Structures of gasdermin-D C-terminal domain reveal mechanisms of autoinhibition

Abstract

Abstract Gasdermin-D (GSDMD) is a member of the gasdermin family, and is a critical mediator for host defense against microbial infection and danger signals. Inflammatory caspases (caspases-1, 4, 5, and 11) cleave GSDMD to generate an N-terminal cleavage fragment (GSDMD-N) that oligomerizes in cell membrane to form ring-like pores during pyroptosis, an informatory form of programmed cell death. In addition, the GSDMD membrane pores facilitate the release of inflammatory cytokines such as IL-1b and IL-18. However, how GSDMD-N is inhibited by the C-terminal domain of GSDMD (GSDMD-C) in the rest state is unknown.

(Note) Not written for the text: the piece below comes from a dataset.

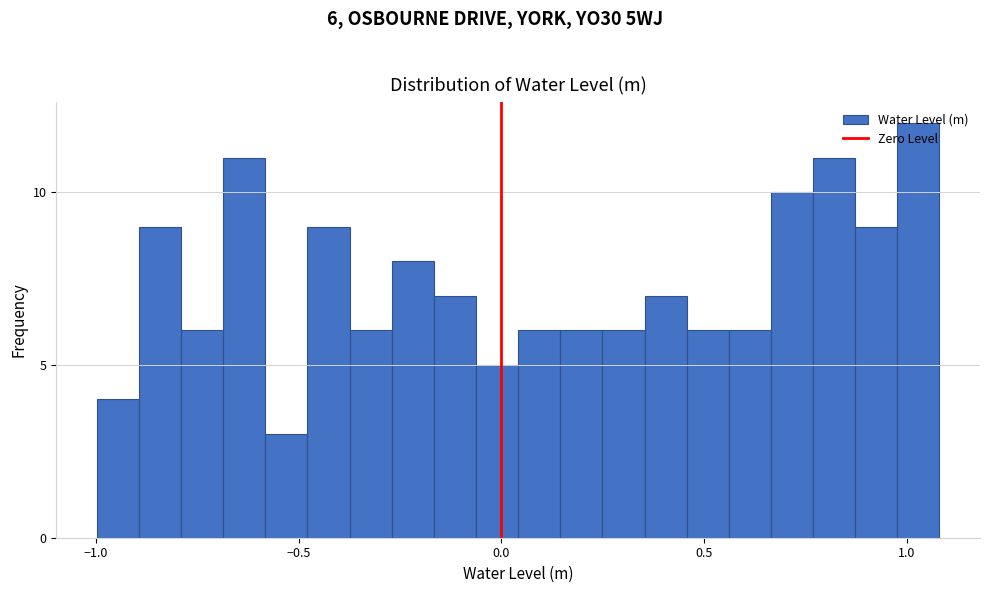

Around what value on the x-axis is the tallest bar? Give the approximate position of its centre, as read against the axis.

1.05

In addition, the mechanisms for the release of GSDMD-N from GSDMD-C upon caspase cleavage and the formation of membrane pores have not been established. Here we report the crystal structures of the C-terminal domains of human and murine GSDMD protein. Even though the overall structures of the two GSDMD-C structures are similar to that from mGSDMA3, two regions of the helical structures in GSDMD-C are significantly different from that in mGSDMA3. Overexpression of GSDMD-N induces lysis of the bacterial expression host, while concomitant expression of GSDMD-C reduces such bactericidal activities. Mutation of GSDMD-C residues involved in autoinhibition attenuates the intramolecular domain-domain interactions, as well as enhances pyroptosis in 293T cells transiently expressing GSDMD. Our study thus reveals mechanisms of autoinhibition of GSDMD, and suggests potential therapeutic application of GSDMD as a bactericidal agent.